Attorneys for the plaintiffs filed a notice of appeal with the U.S. Fifth Circuit Court of Appeals the next morning. The case ultimately could go to the U.S. Supreme Court, depending on how (and when) the High Court rules on pending same-sex marriage cases that are farther along in the judicial pipeline.
In 2004, the Louisiana Legislature voted to ban same-sex marriage and civil unions. Louisiana voters added the ban to the state constitution later that year. Feldman’s ruling last week in the case of Robicheaux v. Caldwell
means Louisiana can continue to refuse to recognize same-sex marriages solemnized in other states.
Feldman’s decision came roughly four months after he combined two same-sex marriages cases — one filed in New Orleans and one filed in Shreveport.
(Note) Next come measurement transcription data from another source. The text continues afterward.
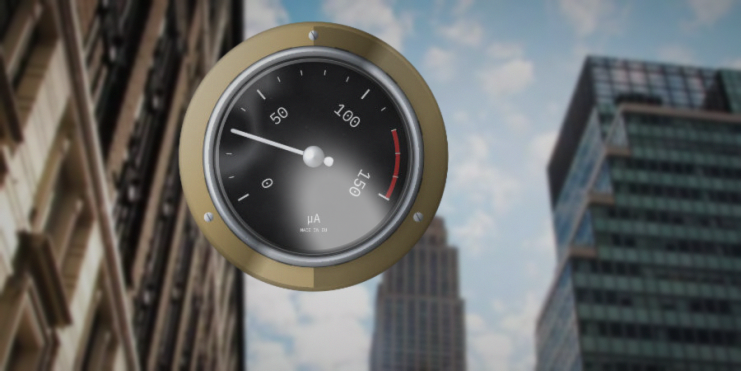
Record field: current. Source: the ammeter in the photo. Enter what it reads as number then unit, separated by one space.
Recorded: 30 µA
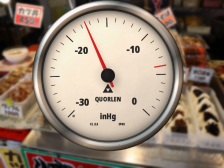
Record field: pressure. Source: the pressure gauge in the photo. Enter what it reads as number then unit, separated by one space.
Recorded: -17.5 inHg
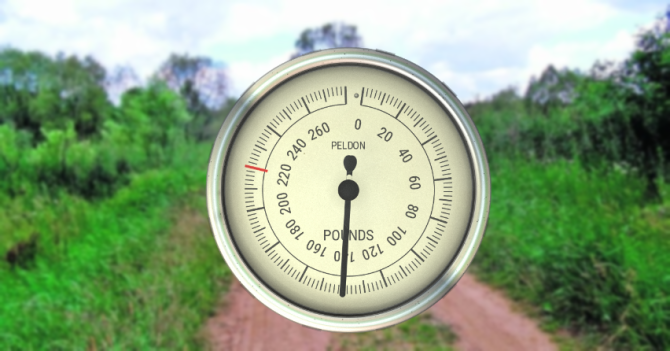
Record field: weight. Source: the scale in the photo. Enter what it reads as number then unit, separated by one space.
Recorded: 140 lb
The suits were brought by the gay-rights organization Forum For Equality Louisiana and six same-sex married couples whose marriages had been solemnized in other states:
• Jacqueline and Lauren Brettner of New Orleans (married in New York in 2012);
• Nick Van Sickels and Andrew Bond of New Orleans (married in Washington D.C. in 2012);
• Henry Lambert and Carey Bond (no relation to Andrew Bond) of New Orleans (married in New York in 2011);
• Derek Penton-Robicheaux and Jon Penton-Robicheaux of New Orleans (married in Iowa in 2012);
• Courtney and Nadine Blanchard of Raceland (married in Iowa in 2013); and
• Havard Scott and Sergio March Prieto of Shreveport (married in Vermont in 2010).
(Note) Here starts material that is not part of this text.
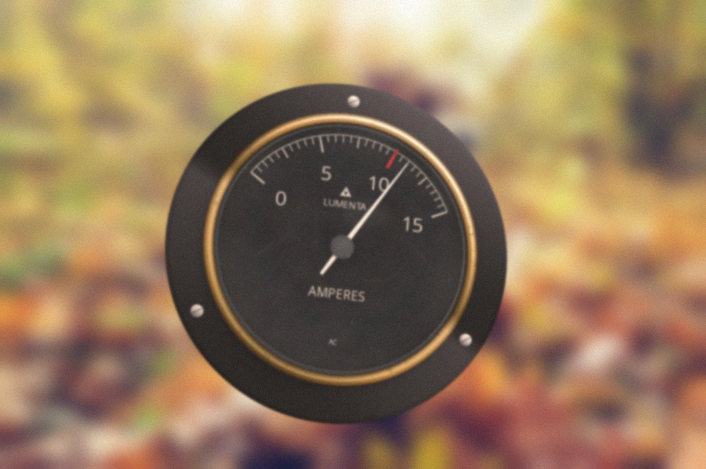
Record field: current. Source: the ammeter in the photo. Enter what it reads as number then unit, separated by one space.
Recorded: 11 A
Feldman joined the two cases in June, saying he did not want to make a “piecemeal” ruling but preferred to address the state’s constitutional ban directly. At that time, Jacqueline Brettner told Gambit
, “If I had to ask any of my heterosexual friends in an opposite-sex marriage, which of their fundamental rights they would be willing to put to a vote, I think that would be a very difficult question to answer, if not impossible.” She added, “I look forward to being on the right side of history.”
In a statement following last week’s ruling, Brettner said, “Today’s decision, while disappointing, was not unexpected. It shows the importance of the challenge and why it is necessary to seek equal protection for all LGBT citizens of Louisiana.”